* **Data listing**:
★ ★ ★

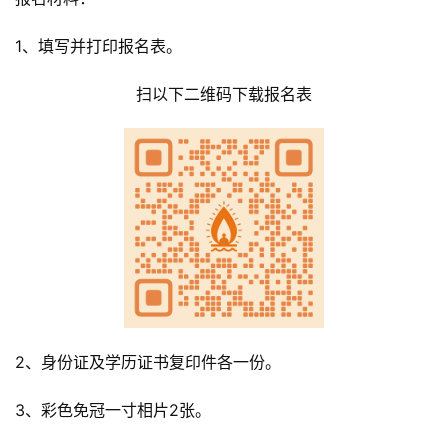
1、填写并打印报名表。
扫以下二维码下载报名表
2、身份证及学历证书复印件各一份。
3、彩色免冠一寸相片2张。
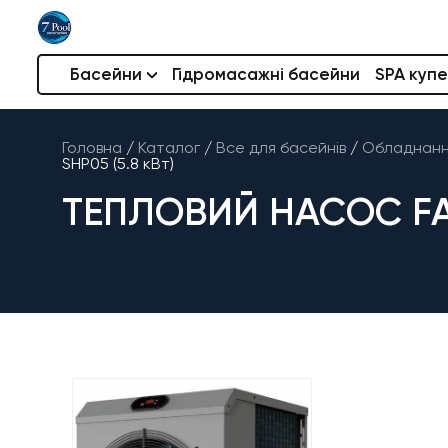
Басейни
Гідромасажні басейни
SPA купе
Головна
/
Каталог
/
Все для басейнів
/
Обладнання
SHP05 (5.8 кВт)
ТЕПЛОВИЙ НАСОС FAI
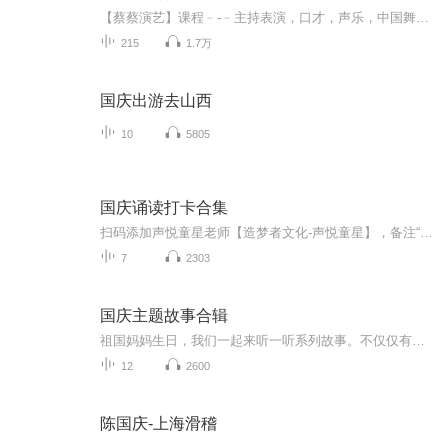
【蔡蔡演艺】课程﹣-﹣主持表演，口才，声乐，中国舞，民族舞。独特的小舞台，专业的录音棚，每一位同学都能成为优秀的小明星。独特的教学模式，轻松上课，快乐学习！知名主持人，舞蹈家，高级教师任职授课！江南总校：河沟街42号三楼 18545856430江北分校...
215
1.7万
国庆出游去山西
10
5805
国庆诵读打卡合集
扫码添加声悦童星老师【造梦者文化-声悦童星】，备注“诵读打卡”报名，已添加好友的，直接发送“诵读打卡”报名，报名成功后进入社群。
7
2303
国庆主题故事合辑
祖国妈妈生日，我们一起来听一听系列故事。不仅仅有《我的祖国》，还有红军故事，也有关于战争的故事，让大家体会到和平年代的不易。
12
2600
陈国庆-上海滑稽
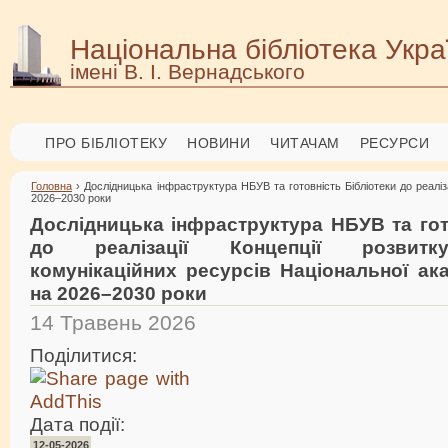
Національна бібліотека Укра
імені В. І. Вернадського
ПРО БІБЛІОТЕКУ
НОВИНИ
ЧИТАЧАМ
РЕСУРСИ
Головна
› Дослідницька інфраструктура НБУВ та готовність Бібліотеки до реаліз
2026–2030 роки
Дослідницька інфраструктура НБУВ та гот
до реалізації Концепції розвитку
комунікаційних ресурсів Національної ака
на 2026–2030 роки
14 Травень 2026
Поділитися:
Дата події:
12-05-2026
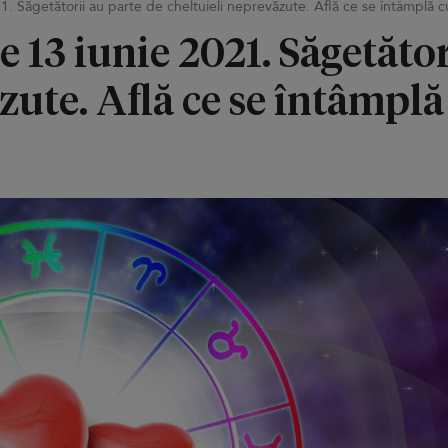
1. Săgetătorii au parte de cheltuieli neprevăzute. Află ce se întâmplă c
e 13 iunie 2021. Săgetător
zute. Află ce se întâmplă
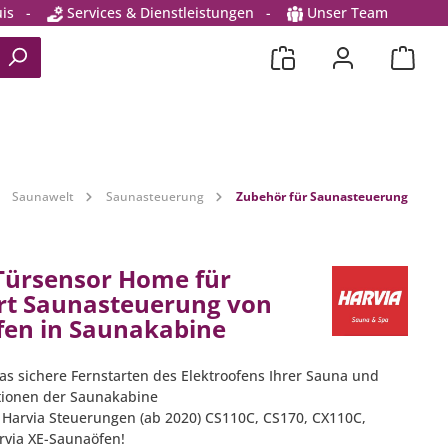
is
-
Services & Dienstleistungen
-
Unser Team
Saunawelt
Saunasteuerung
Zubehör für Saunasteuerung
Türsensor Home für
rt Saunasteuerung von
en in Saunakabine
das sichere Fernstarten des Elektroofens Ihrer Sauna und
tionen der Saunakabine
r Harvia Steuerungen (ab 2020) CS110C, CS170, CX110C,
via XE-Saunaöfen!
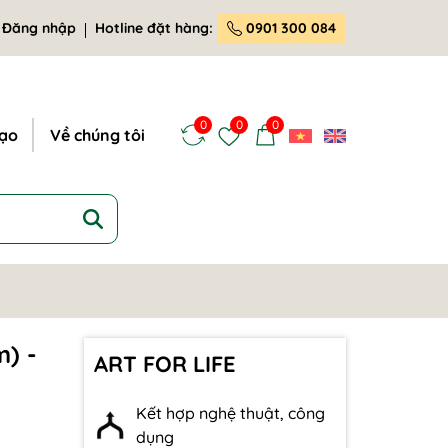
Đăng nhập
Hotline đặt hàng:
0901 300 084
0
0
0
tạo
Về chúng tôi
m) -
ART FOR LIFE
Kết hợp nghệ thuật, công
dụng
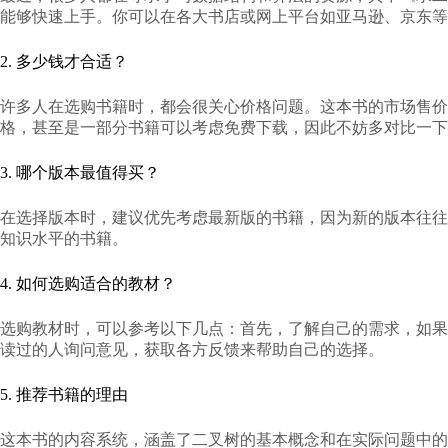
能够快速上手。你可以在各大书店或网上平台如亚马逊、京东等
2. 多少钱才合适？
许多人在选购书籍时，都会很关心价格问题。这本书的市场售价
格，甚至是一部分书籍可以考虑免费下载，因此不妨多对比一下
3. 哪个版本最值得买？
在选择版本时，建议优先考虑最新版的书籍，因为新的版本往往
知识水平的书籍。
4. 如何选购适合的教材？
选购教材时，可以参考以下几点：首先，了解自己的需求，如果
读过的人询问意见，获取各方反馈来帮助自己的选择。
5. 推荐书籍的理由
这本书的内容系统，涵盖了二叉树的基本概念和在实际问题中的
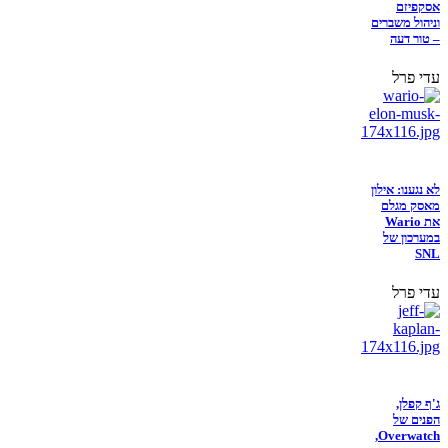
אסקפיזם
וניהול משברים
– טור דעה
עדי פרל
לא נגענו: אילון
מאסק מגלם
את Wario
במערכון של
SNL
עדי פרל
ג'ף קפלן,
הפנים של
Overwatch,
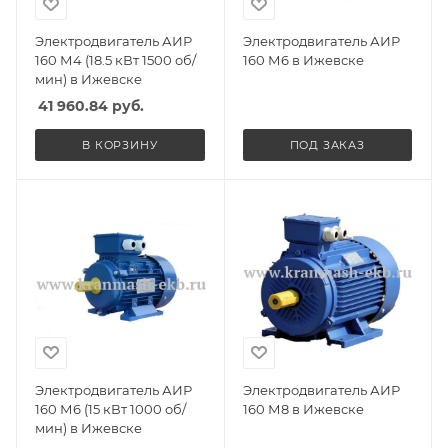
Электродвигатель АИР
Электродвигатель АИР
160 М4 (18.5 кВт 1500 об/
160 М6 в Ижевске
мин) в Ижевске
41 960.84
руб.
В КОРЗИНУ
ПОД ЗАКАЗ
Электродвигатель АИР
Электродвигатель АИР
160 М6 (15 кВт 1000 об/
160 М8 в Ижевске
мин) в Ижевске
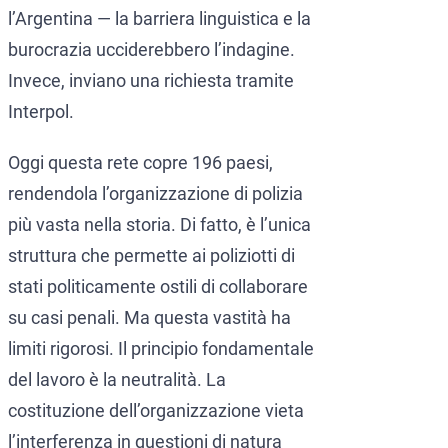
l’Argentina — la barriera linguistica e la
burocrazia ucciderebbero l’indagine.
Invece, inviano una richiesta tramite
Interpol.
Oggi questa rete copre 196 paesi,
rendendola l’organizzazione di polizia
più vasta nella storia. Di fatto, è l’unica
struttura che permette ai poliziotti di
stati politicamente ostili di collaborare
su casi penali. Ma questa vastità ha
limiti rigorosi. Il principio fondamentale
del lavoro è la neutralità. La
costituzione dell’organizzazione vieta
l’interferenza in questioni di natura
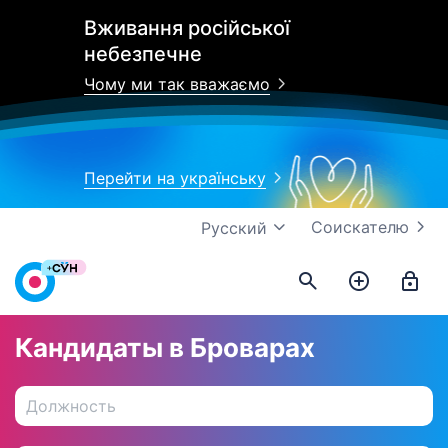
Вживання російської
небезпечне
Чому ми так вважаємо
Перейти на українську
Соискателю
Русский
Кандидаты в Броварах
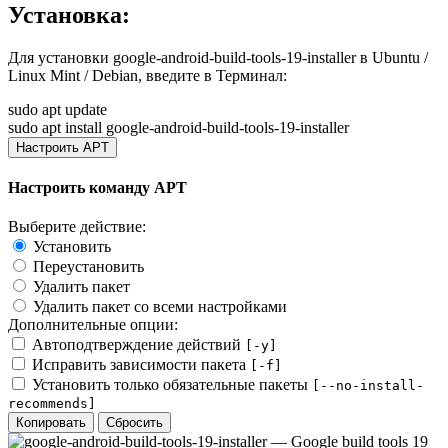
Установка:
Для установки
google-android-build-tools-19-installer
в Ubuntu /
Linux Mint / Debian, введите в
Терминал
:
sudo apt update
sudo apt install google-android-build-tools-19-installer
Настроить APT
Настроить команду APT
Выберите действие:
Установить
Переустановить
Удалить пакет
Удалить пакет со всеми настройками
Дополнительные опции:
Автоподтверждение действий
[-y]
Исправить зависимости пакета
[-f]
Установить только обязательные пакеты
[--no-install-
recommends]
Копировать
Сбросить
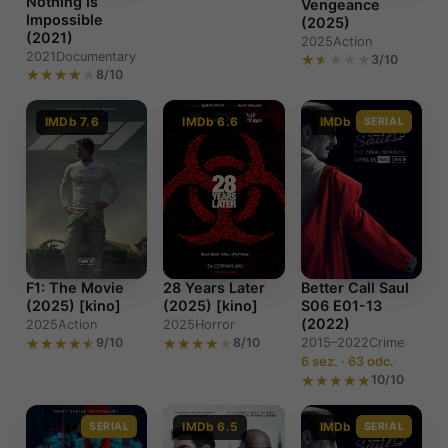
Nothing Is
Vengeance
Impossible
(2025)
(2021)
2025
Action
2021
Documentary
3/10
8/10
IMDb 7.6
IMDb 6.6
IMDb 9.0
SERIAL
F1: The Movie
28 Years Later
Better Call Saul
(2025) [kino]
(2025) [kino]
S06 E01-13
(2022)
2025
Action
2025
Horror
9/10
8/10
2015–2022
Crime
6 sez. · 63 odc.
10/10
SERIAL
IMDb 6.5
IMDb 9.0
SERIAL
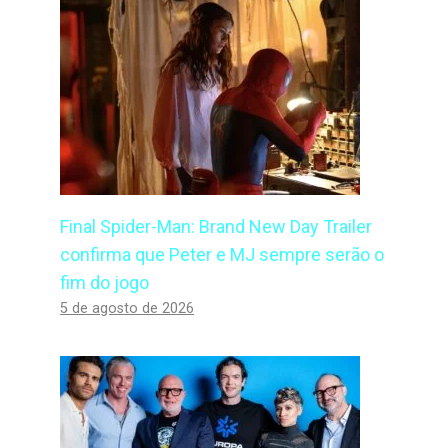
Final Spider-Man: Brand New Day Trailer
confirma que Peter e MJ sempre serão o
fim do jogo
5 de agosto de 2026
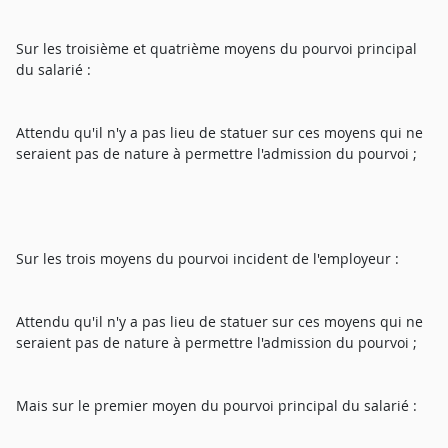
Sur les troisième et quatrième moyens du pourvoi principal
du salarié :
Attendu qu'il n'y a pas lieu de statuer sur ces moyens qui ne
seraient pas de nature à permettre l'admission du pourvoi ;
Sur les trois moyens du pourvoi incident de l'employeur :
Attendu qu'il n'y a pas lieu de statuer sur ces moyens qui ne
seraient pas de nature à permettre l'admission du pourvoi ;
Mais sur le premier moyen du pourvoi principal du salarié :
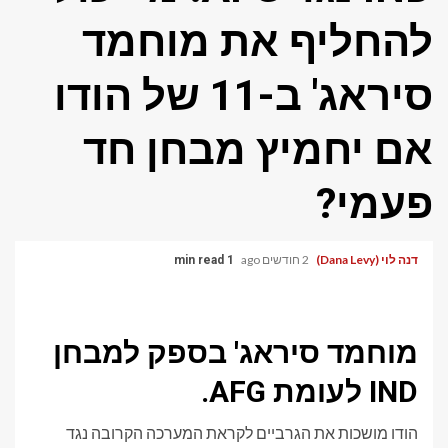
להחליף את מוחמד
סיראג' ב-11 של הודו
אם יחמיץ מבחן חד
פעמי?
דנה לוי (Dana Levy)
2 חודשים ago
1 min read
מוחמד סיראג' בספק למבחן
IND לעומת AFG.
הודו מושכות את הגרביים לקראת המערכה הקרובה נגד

★ ★ ★

Supply the count of lines in the entries that contain the word "principal", and nothing besides.

2